On December 18th, 1992, two men were shot and killed inside their home in Houston. There were no witnesses but a neighbor informed the police that she had observed someone run out of the house and speed away in a dark-colored car. The investigation led police to Mr. Salinas (“Petitioner”), who was at the victim’s house the previous night attending a party. When police arrived at Petitioner’s house he agreed to give them his shotgun for ballistics testing and voluntarily go to the police station for questioning.
The interview at the police station was noncustodial and the Petitioner was not read his Miranda rights. Throughout the interview the Petitioner answered all of the officer’s questions.
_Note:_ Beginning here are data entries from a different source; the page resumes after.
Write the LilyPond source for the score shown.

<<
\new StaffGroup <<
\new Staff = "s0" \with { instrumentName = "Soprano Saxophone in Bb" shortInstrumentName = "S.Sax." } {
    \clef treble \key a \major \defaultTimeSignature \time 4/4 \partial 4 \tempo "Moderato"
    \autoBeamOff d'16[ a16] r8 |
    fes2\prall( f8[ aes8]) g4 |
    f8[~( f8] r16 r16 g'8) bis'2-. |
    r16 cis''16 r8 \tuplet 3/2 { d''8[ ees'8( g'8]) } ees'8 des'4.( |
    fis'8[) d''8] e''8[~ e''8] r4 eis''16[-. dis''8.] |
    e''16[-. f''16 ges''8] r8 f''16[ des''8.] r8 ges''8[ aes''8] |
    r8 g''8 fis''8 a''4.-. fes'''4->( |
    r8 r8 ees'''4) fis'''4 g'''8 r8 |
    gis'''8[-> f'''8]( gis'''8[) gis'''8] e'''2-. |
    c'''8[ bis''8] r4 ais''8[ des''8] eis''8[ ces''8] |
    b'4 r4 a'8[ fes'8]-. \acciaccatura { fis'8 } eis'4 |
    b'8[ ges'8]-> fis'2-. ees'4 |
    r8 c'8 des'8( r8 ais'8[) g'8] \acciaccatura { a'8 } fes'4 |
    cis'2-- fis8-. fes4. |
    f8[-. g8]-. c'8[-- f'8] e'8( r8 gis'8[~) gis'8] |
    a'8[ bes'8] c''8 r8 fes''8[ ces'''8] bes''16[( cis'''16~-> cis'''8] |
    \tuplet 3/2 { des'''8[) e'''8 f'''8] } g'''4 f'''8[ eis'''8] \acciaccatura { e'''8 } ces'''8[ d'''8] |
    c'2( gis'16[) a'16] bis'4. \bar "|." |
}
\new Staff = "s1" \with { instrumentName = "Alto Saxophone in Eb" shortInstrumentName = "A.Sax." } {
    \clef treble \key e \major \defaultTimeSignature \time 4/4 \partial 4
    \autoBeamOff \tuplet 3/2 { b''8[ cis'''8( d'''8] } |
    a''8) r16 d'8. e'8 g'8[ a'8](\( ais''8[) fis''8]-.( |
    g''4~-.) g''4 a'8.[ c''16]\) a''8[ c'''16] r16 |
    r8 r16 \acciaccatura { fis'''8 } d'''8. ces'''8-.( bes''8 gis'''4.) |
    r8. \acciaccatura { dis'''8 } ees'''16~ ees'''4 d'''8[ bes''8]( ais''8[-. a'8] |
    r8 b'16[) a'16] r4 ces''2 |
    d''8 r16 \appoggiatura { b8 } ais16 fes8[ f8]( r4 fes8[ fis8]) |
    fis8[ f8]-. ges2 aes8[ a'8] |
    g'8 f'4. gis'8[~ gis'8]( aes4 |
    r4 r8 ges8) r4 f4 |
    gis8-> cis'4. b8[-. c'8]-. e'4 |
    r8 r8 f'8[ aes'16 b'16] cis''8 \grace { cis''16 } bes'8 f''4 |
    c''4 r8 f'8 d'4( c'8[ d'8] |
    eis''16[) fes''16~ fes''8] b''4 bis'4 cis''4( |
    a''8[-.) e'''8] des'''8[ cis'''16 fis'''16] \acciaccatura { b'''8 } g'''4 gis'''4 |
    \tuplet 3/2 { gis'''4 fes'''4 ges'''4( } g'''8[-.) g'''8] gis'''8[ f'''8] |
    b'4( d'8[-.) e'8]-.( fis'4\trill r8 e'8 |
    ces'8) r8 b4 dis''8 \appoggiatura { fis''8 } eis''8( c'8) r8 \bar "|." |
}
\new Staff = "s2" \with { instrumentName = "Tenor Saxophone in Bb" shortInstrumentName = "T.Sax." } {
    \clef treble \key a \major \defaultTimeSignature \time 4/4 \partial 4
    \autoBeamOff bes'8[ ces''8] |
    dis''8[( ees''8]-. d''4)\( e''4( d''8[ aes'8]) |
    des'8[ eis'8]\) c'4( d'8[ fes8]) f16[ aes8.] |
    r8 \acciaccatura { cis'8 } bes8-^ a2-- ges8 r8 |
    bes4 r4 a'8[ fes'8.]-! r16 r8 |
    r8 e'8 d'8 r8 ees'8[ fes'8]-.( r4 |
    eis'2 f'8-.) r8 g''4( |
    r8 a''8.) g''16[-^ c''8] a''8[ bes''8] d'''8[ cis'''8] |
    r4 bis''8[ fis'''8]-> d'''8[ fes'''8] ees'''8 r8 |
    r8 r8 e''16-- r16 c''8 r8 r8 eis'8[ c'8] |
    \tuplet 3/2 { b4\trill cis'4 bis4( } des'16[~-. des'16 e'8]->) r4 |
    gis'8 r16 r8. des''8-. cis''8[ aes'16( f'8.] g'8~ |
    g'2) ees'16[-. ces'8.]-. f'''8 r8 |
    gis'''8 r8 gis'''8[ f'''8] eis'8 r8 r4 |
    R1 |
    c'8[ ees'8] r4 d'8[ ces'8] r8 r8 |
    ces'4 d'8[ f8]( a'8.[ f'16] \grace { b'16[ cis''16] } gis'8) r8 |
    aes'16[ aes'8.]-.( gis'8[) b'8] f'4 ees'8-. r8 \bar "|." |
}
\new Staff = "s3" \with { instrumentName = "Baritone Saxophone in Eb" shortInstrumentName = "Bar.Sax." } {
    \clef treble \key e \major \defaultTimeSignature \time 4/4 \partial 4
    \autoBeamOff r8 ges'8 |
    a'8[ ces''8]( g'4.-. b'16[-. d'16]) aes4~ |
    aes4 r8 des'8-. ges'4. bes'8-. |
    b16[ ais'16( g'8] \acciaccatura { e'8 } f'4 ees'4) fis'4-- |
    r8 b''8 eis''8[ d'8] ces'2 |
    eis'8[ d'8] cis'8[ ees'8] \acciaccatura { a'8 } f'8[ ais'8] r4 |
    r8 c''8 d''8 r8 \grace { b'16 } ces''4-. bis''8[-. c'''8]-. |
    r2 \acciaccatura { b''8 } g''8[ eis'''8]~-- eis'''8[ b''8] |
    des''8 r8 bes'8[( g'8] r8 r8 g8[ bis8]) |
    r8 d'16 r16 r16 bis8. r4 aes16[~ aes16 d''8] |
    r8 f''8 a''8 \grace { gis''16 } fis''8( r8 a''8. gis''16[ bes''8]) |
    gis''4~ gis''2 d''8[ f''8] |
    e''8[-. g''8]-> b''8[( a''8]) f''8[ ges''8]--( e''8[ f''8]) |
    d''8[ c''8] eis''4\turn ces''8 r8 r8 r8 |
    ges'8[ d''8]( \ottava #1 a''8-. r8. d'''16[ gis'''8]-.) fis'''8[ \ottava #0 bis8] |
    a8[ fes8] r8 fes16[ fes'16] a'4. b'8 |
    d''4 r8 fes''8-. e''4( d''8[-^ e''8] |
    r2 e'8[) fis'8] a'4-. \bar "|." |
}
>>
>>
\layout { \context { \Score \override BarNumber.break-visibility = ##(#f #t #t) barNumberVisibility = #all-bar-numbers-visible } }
However, when the officer asked whether the Petitioner’s shotgun “would match the shells recovered at the scene of the murder,” Petitioner declined to answer and looked down at the floor and “began to tighten up.” The prosecutor initially declined to prosecute due to a lack of evidence; however, several days later, police obtained a statement from a man who stated that he had heard Petitioner confess to the killings. The Petitioner did not testify at trial, and key evidence from the State included the use of Petitioner’s reaction to the officer’s question during the interview. After being found guilty, Petitioner argued that the use of his silence violated his Fifth Amendment right. The Court of Appeals rejected Petitioner’s argument as did the Texas Court of Criminal Appeals.
Whether the prosecution may use a defendant’s assertion of the privilege against self-incrimination during a noncustodial police interview as part of its case in chief?
One of the few exceptions to the principle that the Government has the right to everyone’s testimony is the privilege against self-incrimination. However, one who wishes to use the protection must claim it at the time that he relies on it. This restriction provides the government with an opportunity to either offer the suspect a grant of immunity or argue that the testimony could not be self-incriminating. The Supreme Court has established two exceptions to this requirement that the suspect assert his right. The first is that a defendant does not need to take the stand and assert the privilege at his own trial, and the second is when law enforcement coerces the statement and thus renders the privilege involuntary.
In the current case, the Court stated that is clear that neither of the exceptions apply to the Petitioner, as he voluntarily went with the police from his home and he was free to leave the interview at any time. Thus, he was outside the scope of Miranda and the use of his silence by the prosecution did not violate the Fifth Amendment.
While many in the legal community were anticipating the Court’s decision in Salinas v. Texas, after the ruling was handed down many of those people were left disappointed. The Issue that many were hoping to see be resolved was whether the Government could use a suspect’s reliance on the Fifth Amendment when the suspect had not already been arrested. However the Court announced early in its opinion that it was not necessary to resolve that question because the Petitioner did not assert the privilege.